# Hot and Spicy Chicken with Peanuts and Leeks



## SierraCook (Oct 25, 2004)

The topic of what is your favorite kind of food make me think of this recipe. It is one of my new favorites. 


*Hot and Spicy Chicken with Peanuts and Leeks*
Recipe Source: Better Homes and Gardens

1 lb. skinless boneless, chicken breasts
1/3 cup water
2 tablespoons soy sauce
2 tablespoons rice wine
2 teaspoons cornstarch
½ - ¾ teaspoons bottled hot pepper sauce
1 tablespoon cooking oil
2 cloves garlic, minced
2 teaspoons fresh grated ginger
3 medium leeks, cleaned and cut into 2-inch strips (½ cup)
6 small dried red chili peppers, optional
½ cup peanuts
2 cups hot cooked rice 

Cut chicken into bite-sized strips; set aside.
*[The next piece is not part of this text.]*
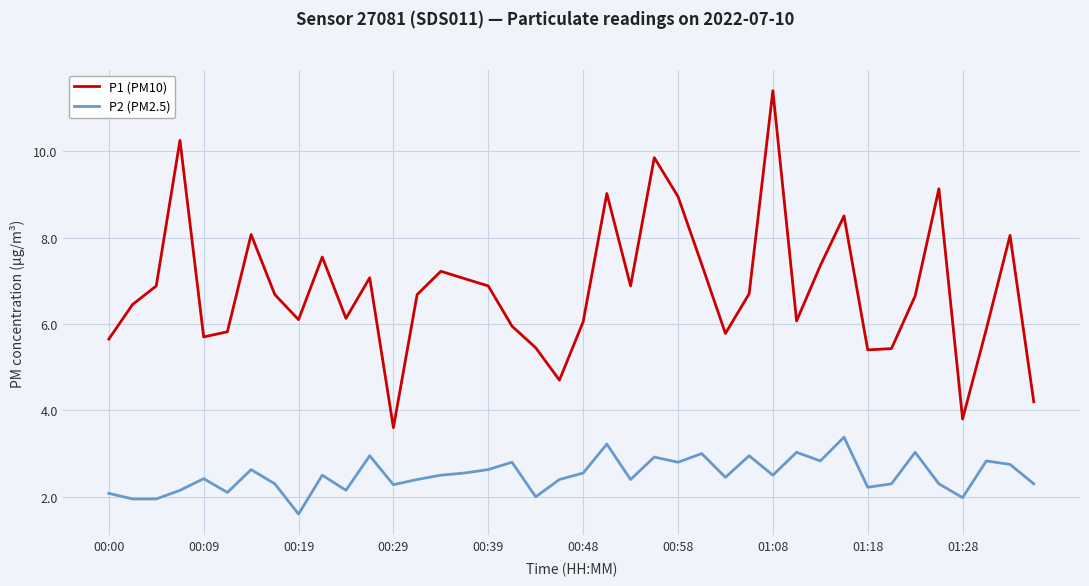

True or false: P2 (PM2.5) and P1 (PM10) intersect in this chart.

False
For sauce, in a small bowl combine water, soy sauce, rice wine, cornstarch, and hot pepper sauce; set aside. Add oil to wok or 12-inch skillet. Preheat over medium-high heat (add more oil if necessary during cooking). Stir-fry garlic and ginger in hot oil for 15 seconds. Add leeks and, if desired, chili peppers. Stir-fry for 1½ minutes or until leeks are crisp-tender. Remove leek mixture from wok. Add half of the chicken to wok. Stir-fry for 2-3 minutes or until no longer pink. Remove chicken from work. Repeat with remaining chicken. Return all chicken to wok; push chicken from center of wok. Stir sauce; add to center of wok. Cook and stir until thickened and bubbly. Return cooked vegetables to wok. Stir to coat. Cook and stir about 1 minute more or until heated through. Serve immediately over cooked rice. Makes 4 servings.


----------



## buckytom (Oct 26, 2004)

that looks really good sc, i think i'll try to make it this week, if mr. benny (dw, my latest knickname for her) will go for it. i'm gonna add some tofu as well...  "that ok with you mr. benny?" in a growly blues voice...


----------



## SierraCook (Oct 31, 2004)

buckytom said:
			
		

> that looks really good sc, i think i'll try to make it this week, if mr. benny (dw, my latest knickname for her) will go for it. i'm gonna add some tofu as well...  "that ok with you mr. benny?" in a growly blues voice...



buckytom, 

Did you try it?  How did it go over with dw?  Tofu would be good in the recipe.  

SC


----------